South Korea’s SK Hynix popped around 4%. The memory chip maker is Nvidia’s top supplier of high-bandwidth memory used in AI applications. 

Samsung Electronics, which also supplies Nvidia with memory, was also up nearly 4%. The company has been working to catch up to SK Hynix in high-bandwidth memory to land more contracts with Nvidia. 

Taiwan Semiconductor Manufacturing Company, the world’s largest contract chipmaker, which produces most of Nvidia’s chip designs, rose 4% in Taipei.

“We expect Nvidia’s results to drive higher earnings estimates across the sector, including for its primary GPU supplier TSMC, memory vendors SK Hynix and Samsung, and the broader Asian subcomponent and assembly value chain,” Rolf Bulk, equity research analyst at New Street Research, told CNBC.

In Tokyo, Renesas Electronics, a key Nvidia supplier, added about 4%. Tokyo Electron, which provides essential chipmaking equipment to foundries that manufacture Nvidia’s chips, gained 5.87%. Another Japanese chip equipment maker, Lasertec, was up about 6%. 

Japanese tech conglomerate SoftBank skyrocketed nearly 7%, though the firm recently offloaded its shares of Nvidia.
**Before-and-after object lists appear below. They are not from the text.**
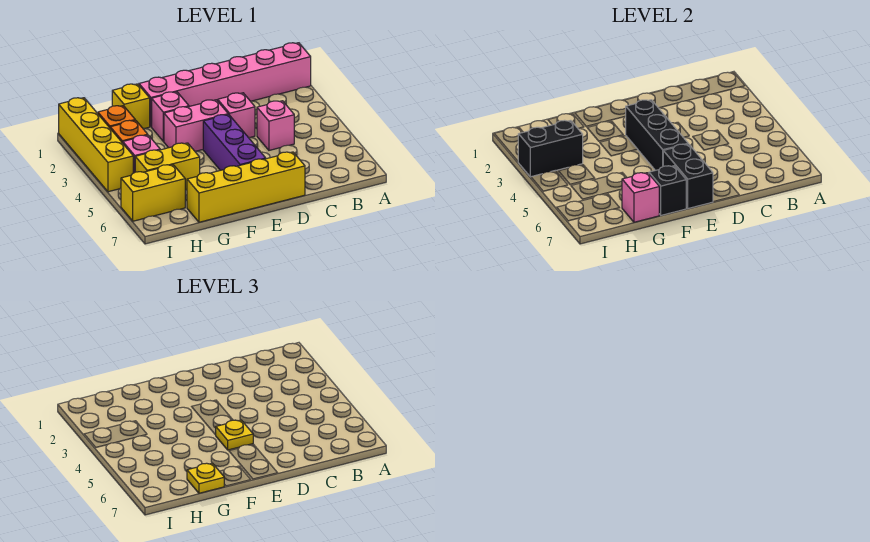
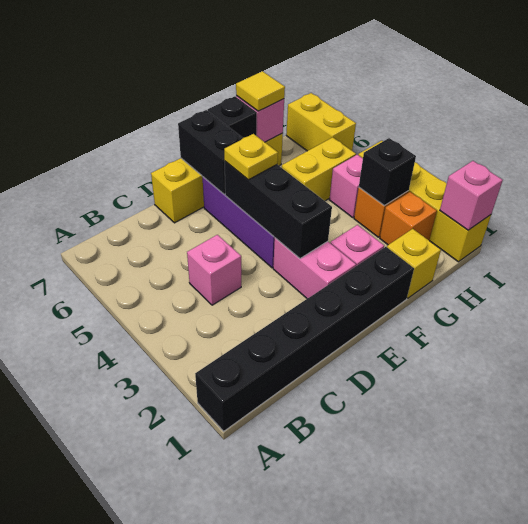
pink 1x6 brick [139,43,311,127] -> black 1x6 brick [195,247,414,431]
pink 1x1 brick [218,93,255,137] -> pink 1x1 brick moved to [440,161,503,230]
pink 1x2 brick [164,100,228,151] -> pink 1x2 brick turned to [273,238,356,299]
yellow 1x1 plate [187,463,224,493] -> yellow 1x1 tile [236,71,285,111]
black 1x2 brick [518,120,583,177] -> black 1x1 brick [359,138,416,206]
yellow 1x2 brick [121,165,185,221] -> yellow 1x2 brick turned to [286,93,356,151]

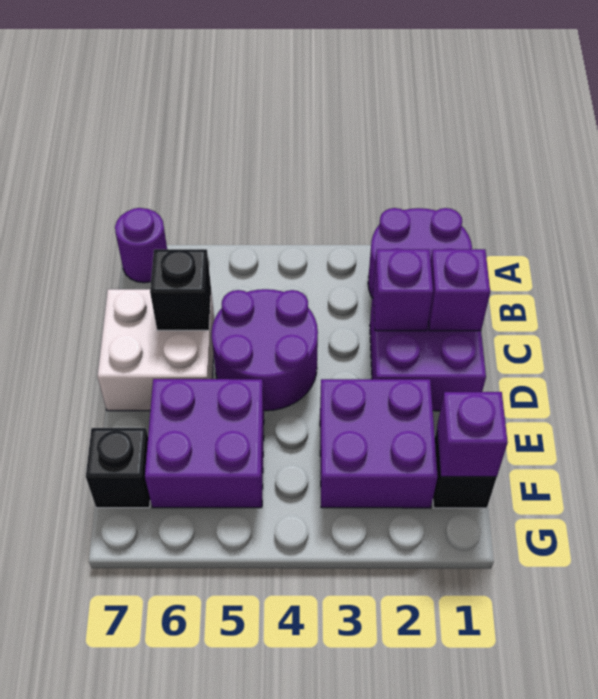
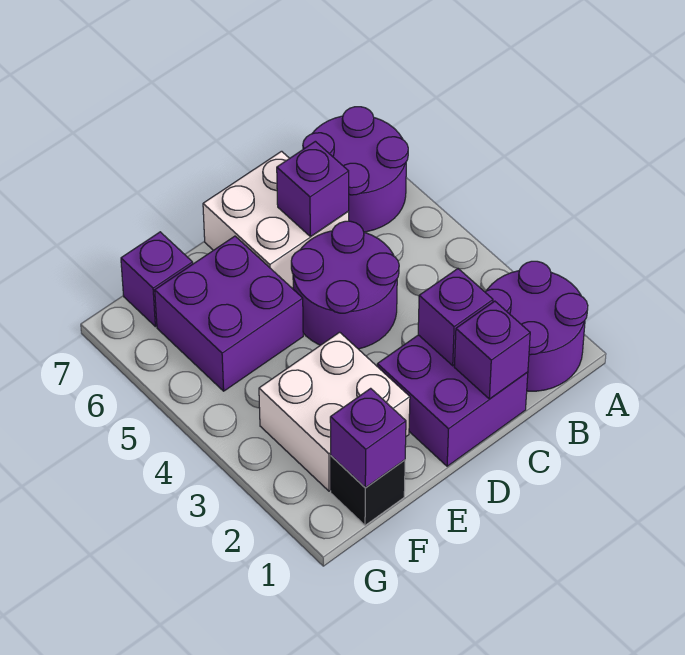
purple 1x1 round brick [115,208,167,283] -> purple 2x2 round brick [303,107,408,232]
black 1x1 brick [150,249,211,330] -> purple 1x1 brick [277,141,349,237]
purple 2x2 brick [320,379,438,508] -> white 2x2 brick [259,332,410,491]
black 1x1 brick [86,428,150,508] -> purple 1x1 brick [121,232,193,327]

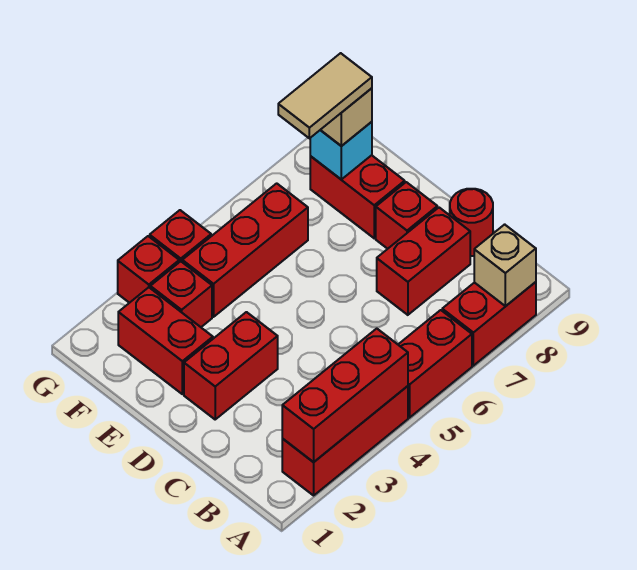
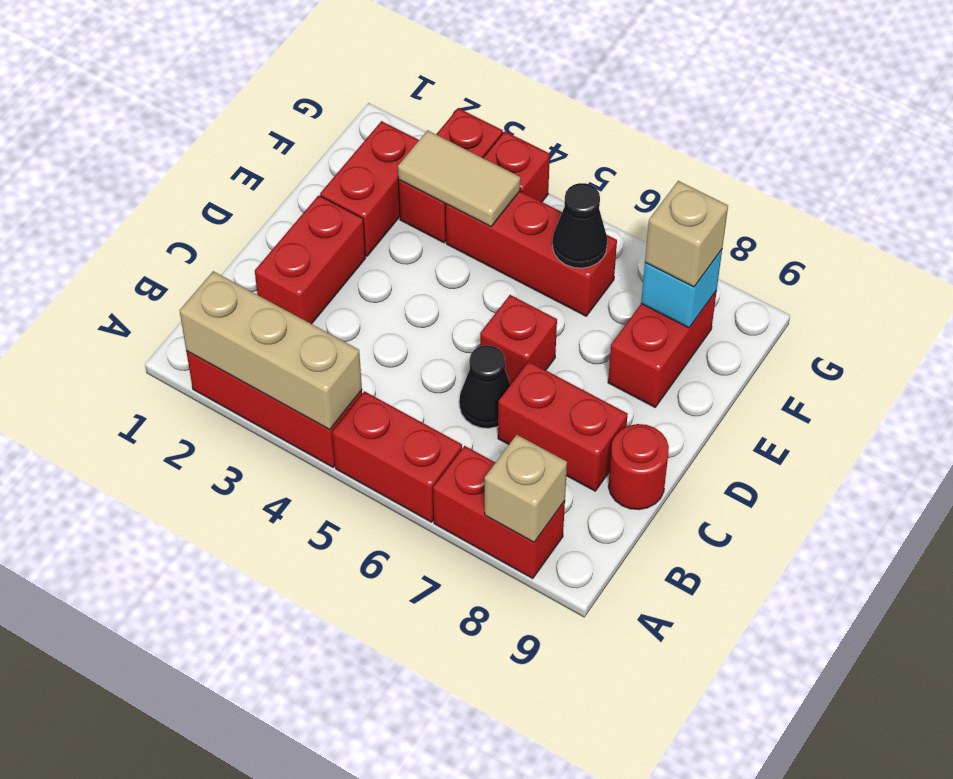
red 1x3 brick [282,329,408,462] -> tan 1x3 brick [180,271,362,430]
none -> black 1x1 cone [459,345,511,428]
red 1x2 brick [184,312,278,419] -> red 1x2 brick turned to [255,195,366,324]
red 1x1 brick [376,182,437,249] -> red 1x1 brick moved to [480,295,557,384]
none -> black 1x1 cone [552,183,607,268]
tan 1x2 tile [278,53,372,138] -> tan 1x2 tile moved to [398,130,520,226]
Softbank owns the majority of British semiconductor company Arm, which supplies Nvidia with chip architecture and designs.

SoftBank is also involved in a number of AI ventures that use Nvidia’s technology, including the $500 billion Stargate project for data centers in the U.S.

Nvidia’s sales and outlook are closely watched by the technology industry as a sign of the health of the AI boom, and its strong earnings could ease recent fears regarding an AI bubble.  

“There’s been a lot of talk about an AI bubble,” Nvidia CEO Jensen Huang told investors on an earnings call. “From our vantage point, we see something very different.”